AIM OF THE EXERCISE> Without including any pictures, give back all of the data exactly.

Records from a data collection>
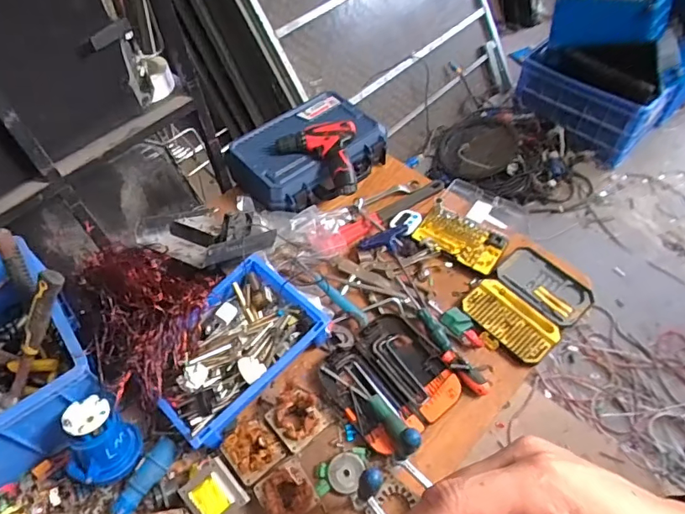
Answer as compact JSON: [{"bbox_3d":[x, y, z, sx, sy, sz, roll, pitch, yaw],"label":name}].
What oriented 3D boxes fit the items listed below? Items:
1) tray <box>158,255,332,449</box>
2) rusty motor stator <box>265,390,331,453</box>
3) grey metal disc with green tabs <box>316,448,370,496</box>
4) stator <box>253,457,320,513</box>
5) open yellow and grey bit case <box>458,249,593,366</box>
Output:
[{"bbox_3d":[-0.201,0.167,0.886,0.209,0.085,0.312,35,62,25],"label":"tray"},{"bbox_3d":[-0.078,0.282,0.840,0.092,0.050,0.092,-37,59,-22],"label":"rusty motor stator"},{"bbox_3d":[0.000,0.360,0.804,0.090,0.020,0.067,-4,53,0],"label":"grey metal disc with green tabs"},{"bbox_3d":[-0.090,0.384,0.773,0.084,0.049,0.084,-27,56,-16],"label":"stator"},{"bbox_3d":[0.391,0.088,0.993,0.242,0.025,0.185,-36,59,-21],"label":"open yellow and grey bit case"}]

SOLVED PROBLEM>
Answer as compact JSON: [{"bbox_3d":[x, y, z, sx, sy, sz, roll, pitch, yaw],"label":name}].
What oriented 3D boxes fit the items listed below? Items:
1) tray <box>158,255,332,449</box>
2) rusty motor stator <box>265,390,331,453</box>
3) grey metal disc with green tabs <box>316,448,370,496</box>
4) stator <box>253,457,320,513</box>
5) open yellow and grey bit case <box>458,249,593,366</box>
Output:
[{"bbox_3d":[-0.201,0.167,0.886,0.209,0.085,0.312,35,62,25],"label":"tray"},{"bbox_3d":[-0.078,0.282,0.840,0.092,0.050,0.092,-37,59,-22],"label":"rusty motor stator"},{"bbox_3d":[0.000,0.360,0.804,0.090,0.020,0.067,-4,53,0],"label":"grey metal disc with green tabs"},{"bbox_3d":[-0.090,0.384,0.773,0.084,0.049,0.084,-27,56,-16],"label":"stator"},{"bbox_3d":[0.391,0.088,0.993,0.242,0.025,0.185,-36,59,-21],"label":"open yellow and grey bit case"}]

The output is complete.